Engelbrecht uit de tweede generatie
De familielijn werd voortgezet via Hendriks zoon Engelbrecht Beijen (2.2). Over de andere kinderen van Hendrik is vrijwel niets bekend.
Engelbrecht werd geboren in 1652, was tabaksverkoper en trouwde in 1685 met Maria Limbagh. Zij kregen vier kinderen, van wie er twee op jonge leeftijd overleden. In 1695 overleed Engelbrecht zelf. Zijn weduwe Maria Limbagh bleef achter met haar kinderen Hendrik en Maria Beijen (3.2 en 3.4). Maria Limbagh overleed in 1715.

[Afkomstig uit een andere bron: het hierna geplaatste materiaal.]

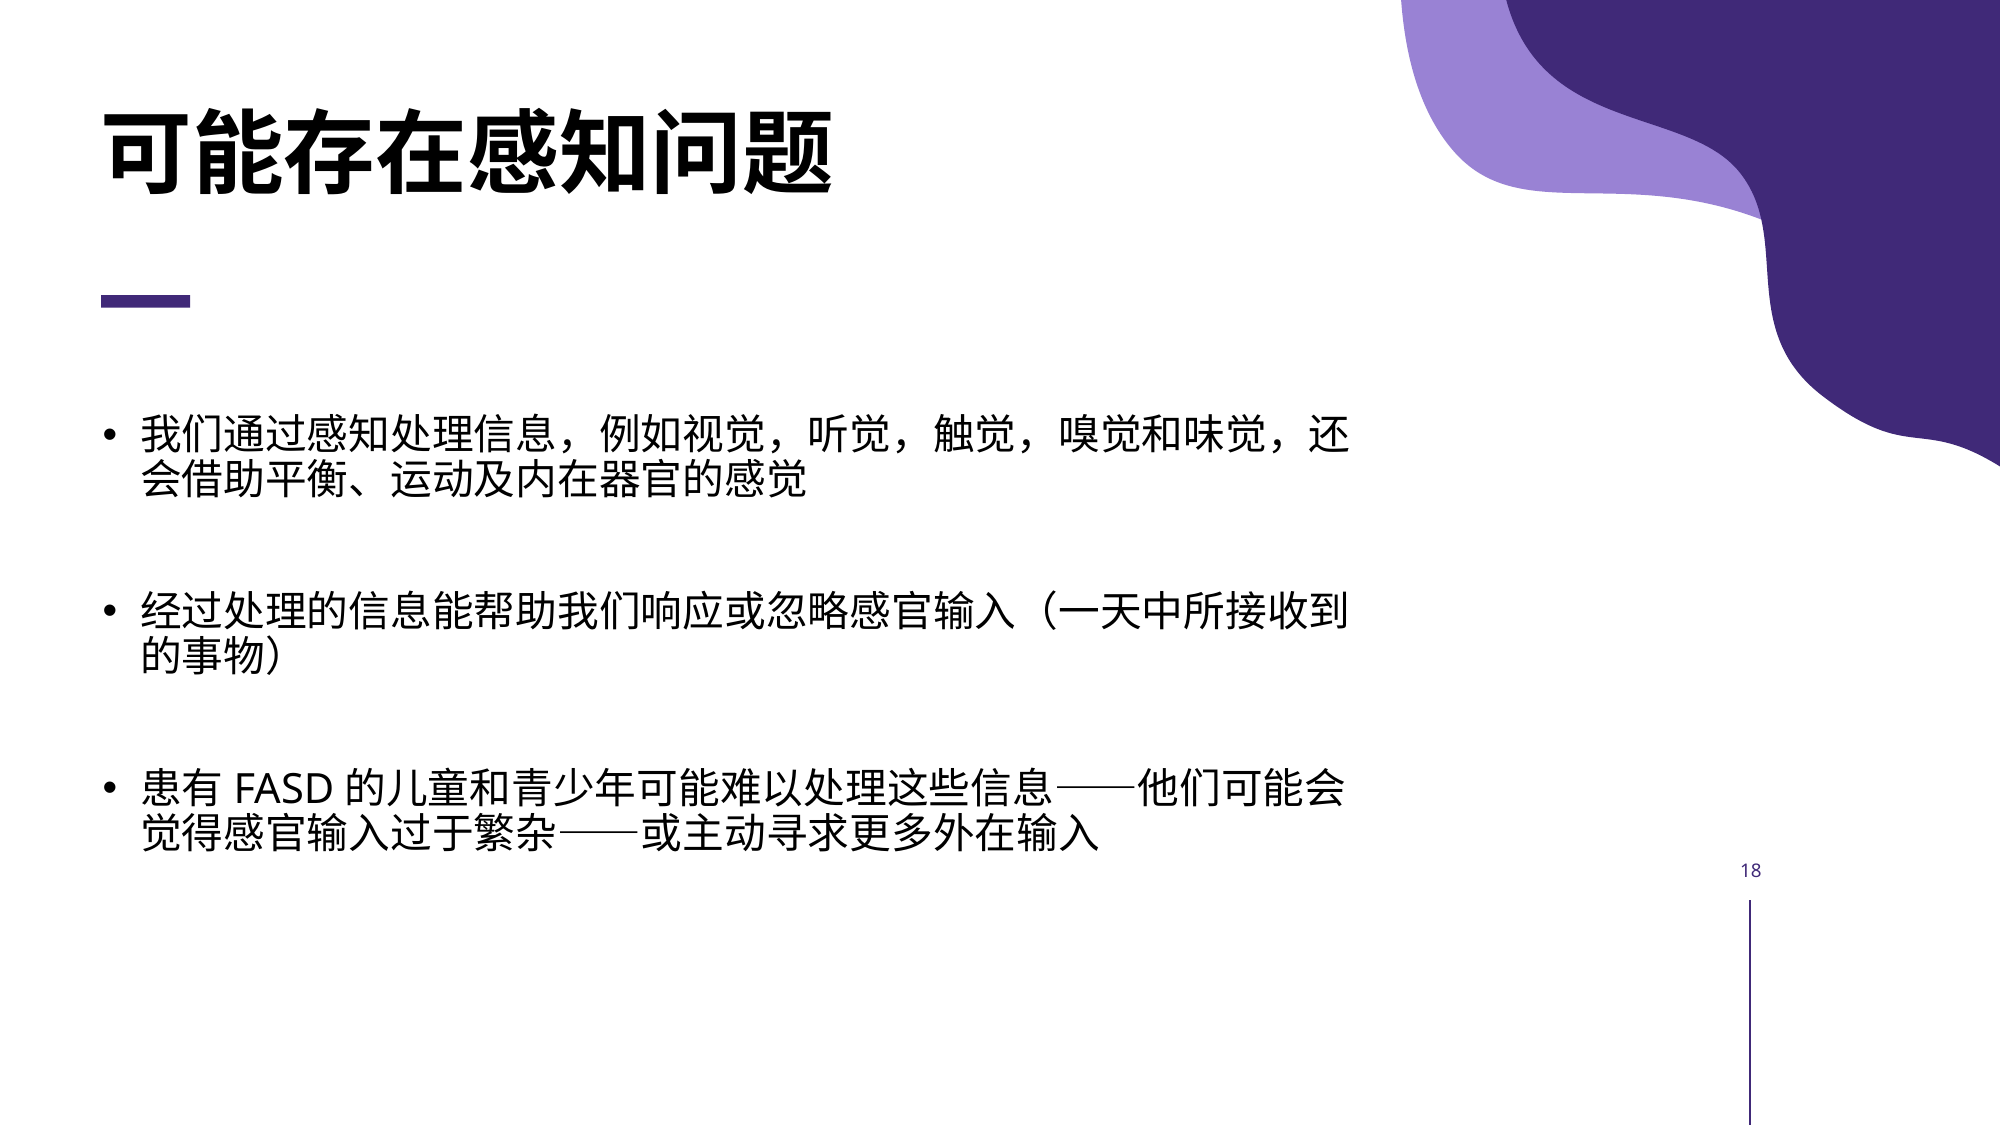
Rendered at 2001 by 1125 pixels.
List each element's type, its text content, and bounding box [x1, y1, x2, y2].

list 我们通过感知处理信息，例如视觉，听觉，触觉，嗅觉和味觉，还会借助平衡、运动及内在器官的感觉 经过处理的信息能帮助我们响应或忽略感官输入（一天中所接收到的事物） 患有FASD的儿童和青少年可能难以处理这些信息——他们可能会觉得感官输入过于繁杂——或主动寻求更多外在输入 [87, 406, 1399, 1057]
text_box [1505, 0, 2000, 468]
text_box 18 [1734, 858, 1766, 881]
title 可能存在感知问题 [85, 48, 1765, 266]
text_box [1400, 0, 1760, 221]
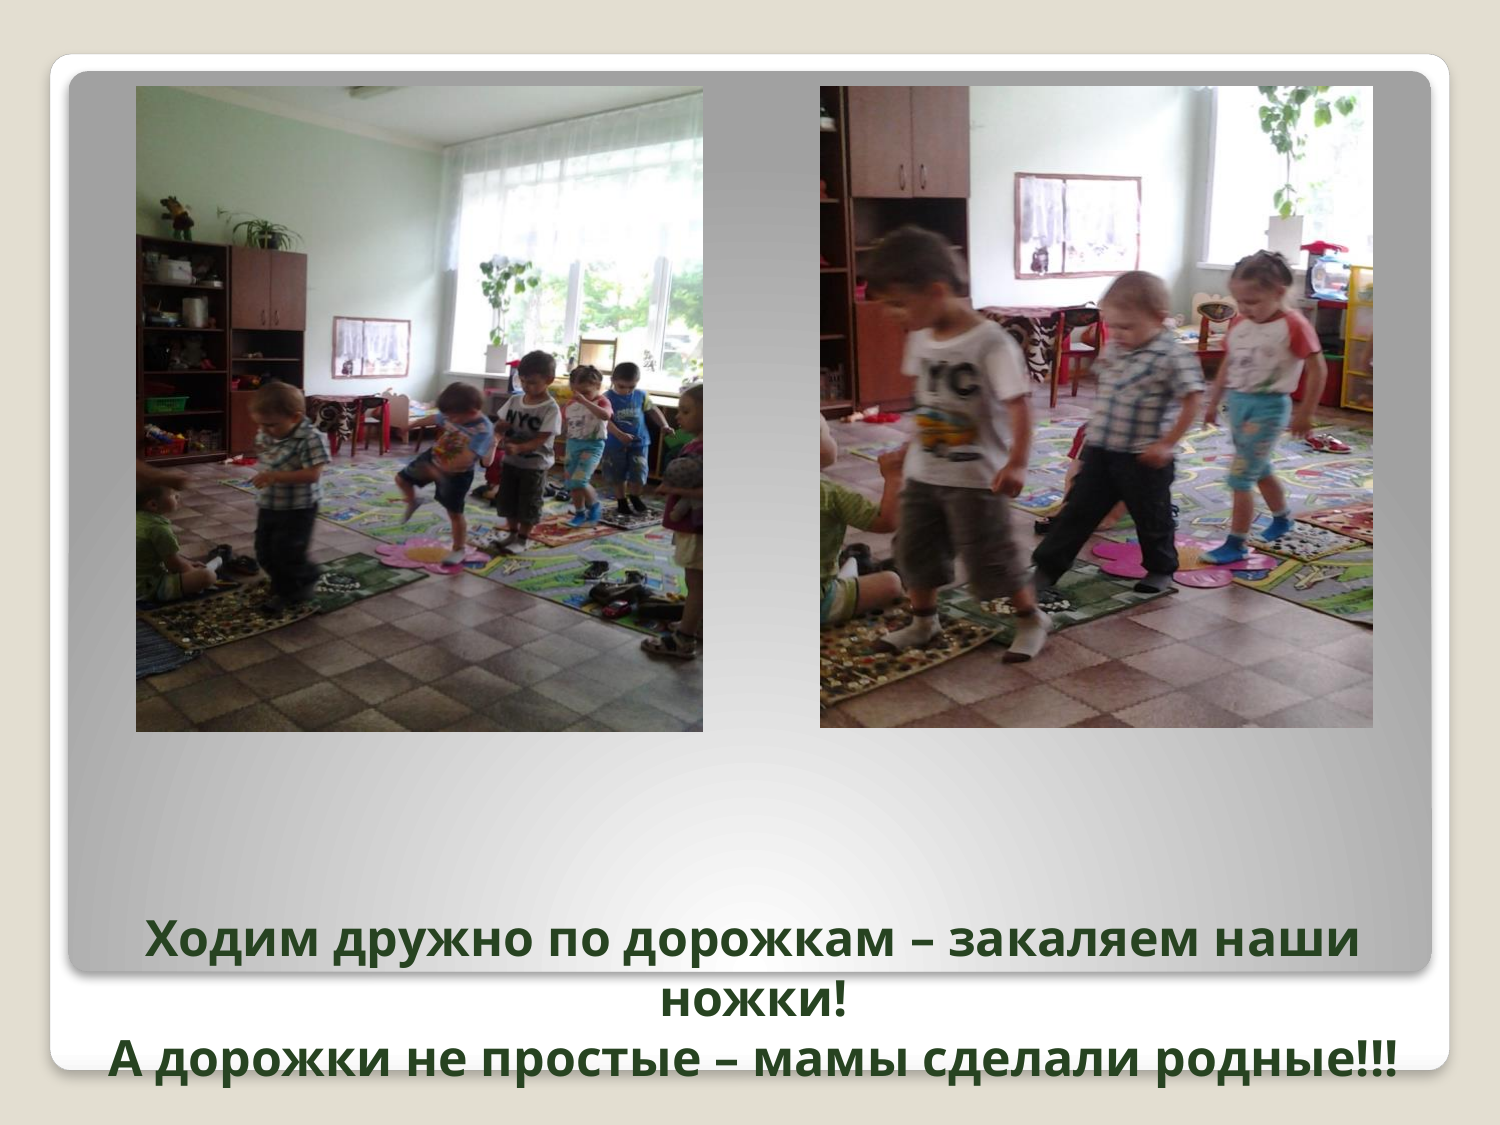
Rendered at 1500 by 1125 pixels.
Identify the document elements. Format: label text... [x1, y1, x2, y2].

Postume doopgetuigen, Beijijen en Bijijen |
Maria Beijen (3.4), de dochter van Engelbrecht, was eerst getrouwd met de schilder Aarnout Blummeler en na diens dood met de winkelier Hendrik Ebbing.
Bij de doop van twee kinderen uit haar tweede huwelijk, Hendrina in 1725 in de Zuiderkerk en Engeltje in 1728 in de Oude Kerk, werden Engelbert Beijen en Maria Limbagh in het doopregister als getuigen vermeld. Dat echtpaar was echter al vele jaren daarvoor overleden.
Uit een artikel van Harmen Snel in Gens Nostra van januari 2013 blijkt dat in de achttiende eeuw in Amsterdam wel vaker overleden verwanten als getuige werden genoemd.
Bij de doopvermeldingen hierboven valt ook op hoe willekeurig de namen werden geschreven. De predikanten en kosters gingen gemakshalve uit van wat ze hoorden en niet van geschreven bronnen. In de Zuiderkerk werd er Beijijen en (een regel verder) Beyying van gemaakt, in de Oude Kerk werd het Bijijen. Let ook op het verschil tussen Hendrick Ebbinck en Hendrik Ebbink en tussen Lunbag en Limbagh.
|
Hendrik senior en junior
Engelbrechts zoon Hendrik Beijen (3.2), die dus een kleinzoon was van de eerste Hendrik en geboren was in 1688, was aanvankelijk schoenmaker. Later had hij een galanteriewinkel op de Nieuwe Hoogstraat in Amsterdam. Uit notariële akten waarbij hij huizen en obligaties kocht en verkocht blijkt dat hij tamelijk bemiddeld was.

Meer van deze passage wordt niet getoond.